== Questions d'étude ==
1) Répondez à ces questions sur le texte consacré aux lois Hartz :
(a) Entre quelles années les lois Hartz ont-elles été promulguées ?
(b) Quel poste Peter Hartz occupait-il chez Volkswagen ?
(c) En 2004, quelle part de l'emploi salarié l'emploi intérimaire représentait-il en Allemagne ?
2) Dans le texte consacré aux lois Hartz, présentez sous forme de liste le paragraphe qui commence par « Le gouvernement Schröder a posé un constat », en conservant ses faits essentiels.
3) Recopiez à l'identique le passage du texte consacré aux lois Hartz compris entre « Le marché du travail allemand » et « contre la pauvreté? », ces deux extraits inclus.

═════ Texte à lire

Pour construire la politique de convergence franco-allemande que j'appelais de mes vœux dans ma dernière chronique, il est capital d'élaborer en amont un benchmark précis des forces et faiblesses de nos deux pays. Après avoir étudié les ressorts du décrochage industriel français par rapport à l'Allemagne, je vous propose donc cette fois-ci de regarder de près le fonctionnement du marché du travail outre-Rhin.
Le marché du travail allemand a été bouleversé par les lois Hartz, promulguées entre 2003 et 2005, par la majorité social-démocrate. Ces lois visant à assouplir le marché du travail et à augmenter la pression à la reprise d'un emploi, ont été abondamment critiquées en France comme en Allemagne. Certains ont parlé de régression ou de darwinisme social, on a même largement évoqué les problèmes judiciaires et extraconjugaux de Peter Hartz, DRH de Volkswagen à l'origine des lois, pour discréditer les réformes. Au-delà de l'émotion compréhensible que ces changements ont causé, je crois qu'il est temps d'établir un premier bilan des lois Hartz en répondant, sans idéologie ni tabou, à cette question: l'emploi a-t-il bénéficié de ces réformes? Et si oui, est-ce au détriment de la lutte contre la pauvreté?
Le gouvernement Schröder a posé un constat en 2003: le chômage allemand, en particulier de longue durée, est structurellement plus élevé que la moyenne dans l'OCDE (10.5% en 2003, 12% en 2005, contre respectivement 8,5% et 9% en France). Plusieurs faiblesses allemandes ont été invoquées: une politique de l'emploi trop passive –favorisation des préretraites–, un marché peu flexible –l'emploi intérimaire était très peu utilisé (en 2004 il représentait 1,1% de l'emploi salarié contre environ 2,5% en France)– et création de trappes à inactivité pour les chômeurs non qualifiés. Pour faire durablement revenir le chômage en dessous de la barre des 10%, Peter Hartz a choisi d'appliquer une révolution copernicienne au marché du travail allemand: plutôt que de constituer un amortisseur social ultra-protecteur, le système d'aide va désormais associer aux droits des chômeurs des devoirs exigeants pour pousser à tout prix au retour à l'activité. Le but principal des réformes Hartz est ainsi de créer un nouveau secteur d'emplois tertiaires peu payés pour des salariés faiblement qualifiés afin de réintégrer la majorité des chômeurs de longue durée dans le marché du travail.

══════════
═════ Extrait de données

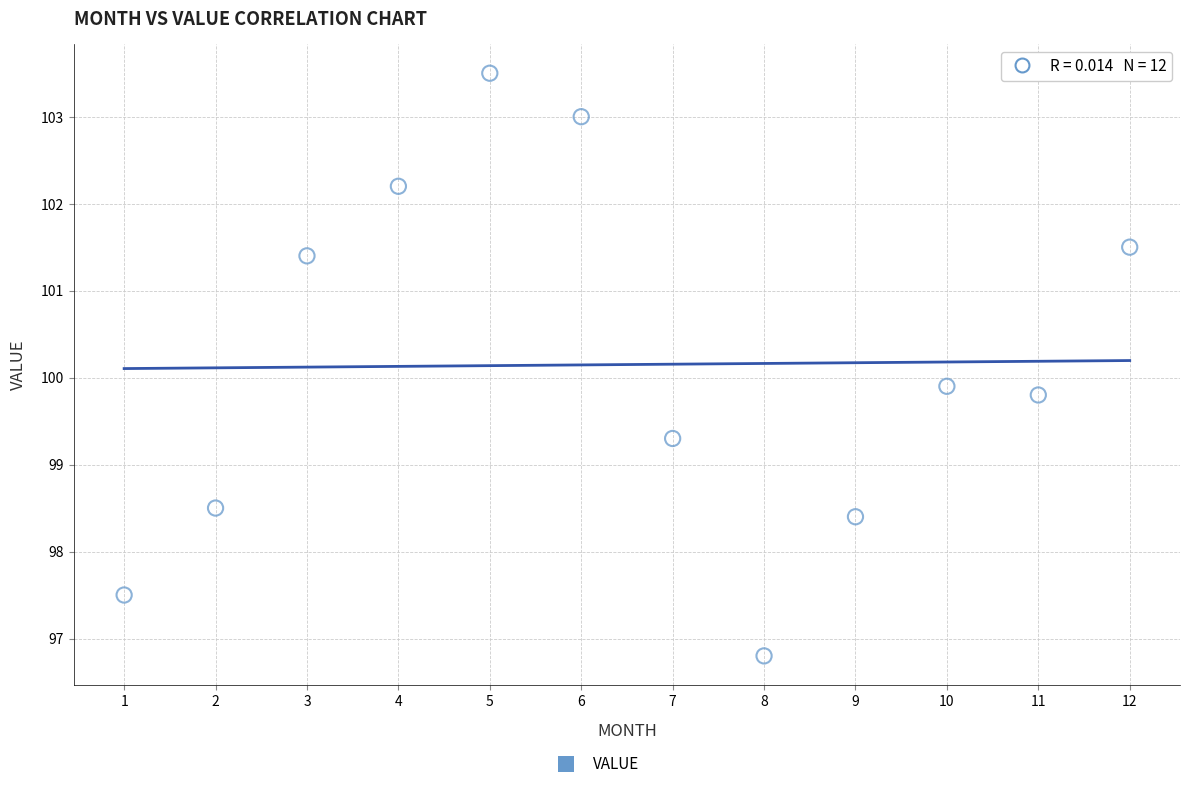

What is the range of Y values (max minus min)?

6.7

══════════

== Corrigés par tâche ==
1)
(a) Entre 2003 et 2005.
(b) Il était DRH de Volkswagen.
(c) 1,1 % de l'emploi salarié.

2)
- Constat du gouvernement Schröder en 2003 : le chômage allemand, surtout de longue durée, est structurellement supérieur à la moyenne de l'OCDE (10.5% en 2003 et 12% en 2005, contre 8,5 % et 9 % en France).
- Faiblesses invoquées :
  - une politique de l'emploi trop passive, qui favorisait les préretraites ;
  - un marché peu flexible, où l'intérim était très peu utilisé (1,1 % de l'emploi salarié en 2004, contre environ 2,5 % en France) ;
  - des trappes à inactivité pour les chômeurs non qualifiés.
- Choix de Peter Hartz pour ramener durablement le chômage sous 10 % : remplacer un amortisseur social ultra-protecteur par un système qui associe aux droits des chômeurs des devoirs exigeants, afin de pousser au retour à l'activité.
- But principal des réformes : créer un secteur d'emplois tertiaires peu payés pour des salariés faiblement qualifiés, afin de réintégrer la majorité des chômeurs de longue durée dans le marché du travail.

3)
Le marché du travail allemand a été bouleversé par les lois Hartz, promulguées entre 2003 et 2005, par la majorité social-démocrate. Ces lois visant à assouplir le marché du travail et à augmenter la pression à la reprise d'un emploi, ont été abondamment critiquées en France comme en Allemagne. Certains ont parlé de régression ou de darwinisme social, on a même largement évoqué les problèmes judiciaires et extraconjugaux de Peter Hartz, DRH de Volkswagen à l'origine des lois, pour discréditer les réformes. Au-delà de l'émotion compréhensible que ces changements ont causé, je crois qu'il est temps d'établir un premier bilan des lois Hartz en répondant, sans idéologie ni tabou, à cette question: l'emploi a-t-il bénéficié de ces réformes? Et si oui, est-ce au détriment de la lutte contre la pauvreté?